Nicolas Capt
Raciste ou libre, la langue des signes?

Me Nicolas Capt, avocat en droit des médias, décortique deux fois par mois un sujet d’actualité ou un post juridique pour Blick. Cette semaine, il analyse les stéréotypes raciaux présents dans la langue des signes. Comment les considérer?
Publié: 26.07.2022 à 16:31 heures

On se souvient de la récente levée de boucliers provoquée par un sketch de l’humoriste Claude Inga Barbey que certains jugeaient raciste en raison des stéréotypes auxquelles elle avait eu recours. Chacun se sera fait son opinion selon sa sensibilité et son référentiel propre.

Reste que, si l’on pousse l’exercice plus loin, il n’est pas inintéressant de s’attarder un instant sur la langue des signes française (LSF) comme l’avait d’ailleurs fait l’écrivain français Sylvain Tesson, il y a quelques années, dans son ouvrage «Géographie de l’instant». Il relève ainsi (p. 30) que, dans cette langue, le signe figurant la personne arabe met l’accent sur la taille du nez, que celui décrivant un individu asiatique lui bride les yeux avec l’index, tandis que la personne noire de peau est définie d’une main qui brouille le visage et que l’Allemand est figuré par un index dressé avec le pouce appuyé sur le front en référence au casque à pointe. Ach!

Est-ce à dire que la LSF devrait elle aussi subir une cure de jouvence, ce par quoi il faut comprendre qu’elle devrait s’affranchir séance tenante de tout ce qui convoque clichés ou raccourcis?

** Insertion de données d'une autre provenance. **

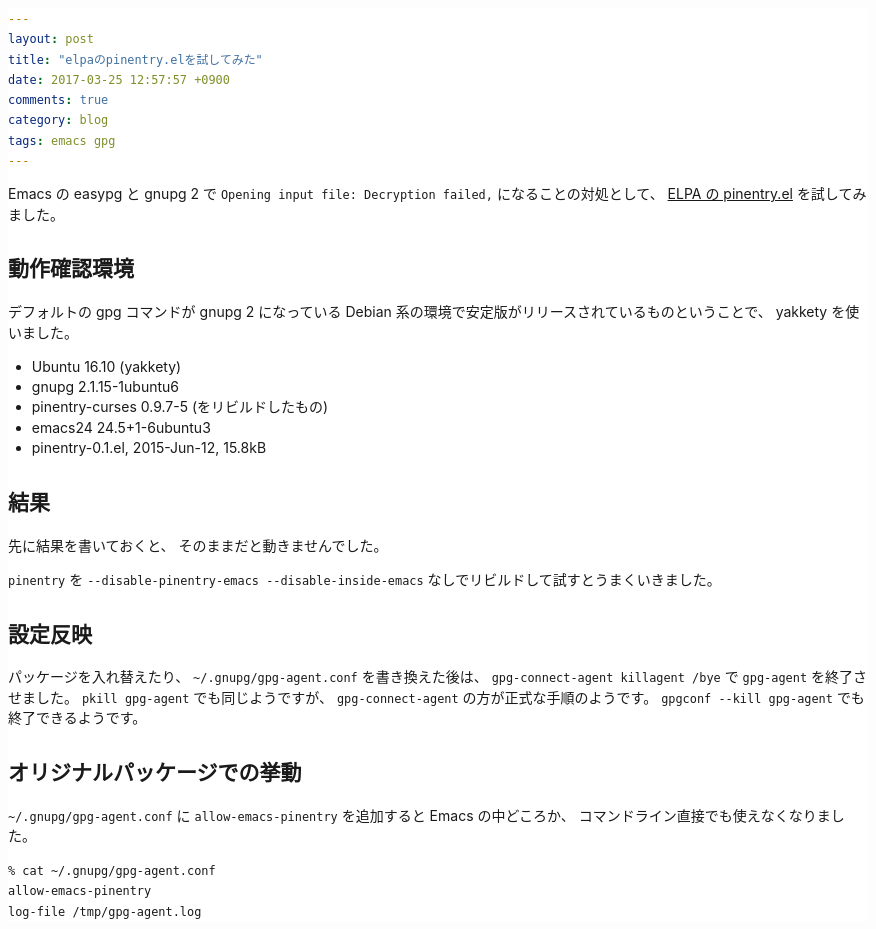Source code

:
 ```yaml
---
layout: post
title: "elpaのpinentry.elを試してみた"
date: 2017-03-25 12:57:57 +0900
comments: true
category: blog
tags: emacs gpg
---
```

Emacs の easypg と gnupg 2 で `Opening input file: Decryption failed,` になることの対処として、
[ELPA の pinentry.el](https://elpa.gnu.org/packages/pinentry.html) を試してみました。



## 動作確認環境

デフォルトの gpg コマンドが gnupg 2 になっている Debian 系の環境で安定版がリリースされているものということで、
yakkety を使いました。

- Ubuntu 16.10 (yakkety)
- gnupg 2.1.15-1ubuntu6
- pinentry-curses 0.9.7-5 (をリビルドしたもの)
- emacs24 24.5+1-6ubuntu3
- pinentry-0.1.el, 2015-Jun-12, 15.8kB

## 結果

先に結果を書いておくと、
そのままだと動きませんでした。

`pinentry` を `--disable-pinentry-emacs --disable-inside-emacs` なしでリビルドして試すとうまくいきました。

## 設定反映

パッケージを入れ替えたり、
`~/.gnupg/gpg-agent.conf` を書き換えた後は、
`gpg-connect-agent killagent /bye` で `gpg-agent` を終了させました。
`pkill gpg-agent` でも同じようですが、
`gpg-connect-agent` の方が正式な手順のようです。
`gpgconf --kill gpg-agent` でも終了できるようです。

## オリジナルパッケージでの挙動

`~/.gnupg/gpg-agent.conf` に `allow-emacs-pinentry` を追加すると Emacs の中どころか、
コマンドライン直接でも使えなくなりました。

```console
% cat ~/.gnupg/gpg-agent.conf
allow-emacs-pinentry
log-file /tmp/gpg-agent.log
```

Ou est-ce qu’au contraire l’efficacité nécessaire de cette langue bien particulière lui confèrerait un statut à part, une forme de bulle à l’abri des courants de l’époque?

La langue des signes française devrait-elle s’affranchir de tout ce qui convoque clichés ou raccourcis? Ou est-ce qu’au contraire l’efficacité nécessaire de cette langue bien particulière lui confèrerait un statut à part? (Image d'illustration)
Photo: imago images/Panthermedia

Comme souvent, nulle réponse évidente. A l’époque des controverses savantes et populaires sur la langue inclusive, peut-être que d’ouvrir ce débat particulier, qui ne l’est pas encore, permettrait de recentrer les querelles ou, à l’inverse, de prendre du champ dans un domaine aussi explosif qu’évolutif. Plus généralement, les évolutions de la langue traduisent souvent, et dans un certain paradoxe, à la fois le respect que l’on souhaite afficher aux nommés et un hygiénisme de circonstance qui cherche à éluder la réalité, à la dissimuler derrière un voile plus convenable. Ainsi, le clochard est-il devenu, au fil du temps, un sans-domicile fixe, puis, plus récemment, une personne en situation de rue. La réalité de la personne ainsi définie a-t-elle pour autant significativement changé? La personne en situation de rue de 2022 est-elle vraiment mieux considérée que le SDF de 1990 ou le clochard de 1910, ou n’a-t-on qu’édulcoré la dénomination?

Bien sûr, ces évolutions ambitionnent d’éviter la stigmatisation, de permettre la resocialisation et de changer le regard de l’autre. L’objectif est louable. Ce serait toutefois aller un peu vite en besogne que de ne pas se demander si nos velléités à adapter la langue ne trahiraient pas aussi une paresse consistant à recourir à une évolution langagière de façade pour se dispenser d’accomplir les travaux d’Hercule que nécessiteraient le changement des mentalités et la prise en charge concrète des personnes différentes, ou pour quelque raison que ce soit, faibles ou ostracisées. Le changement peut certes être initié par la langue, puissante à certains égards, mais, évidemment, l’on ne saurait se satisfaire de cette cosmétique, si honorable soit-elle.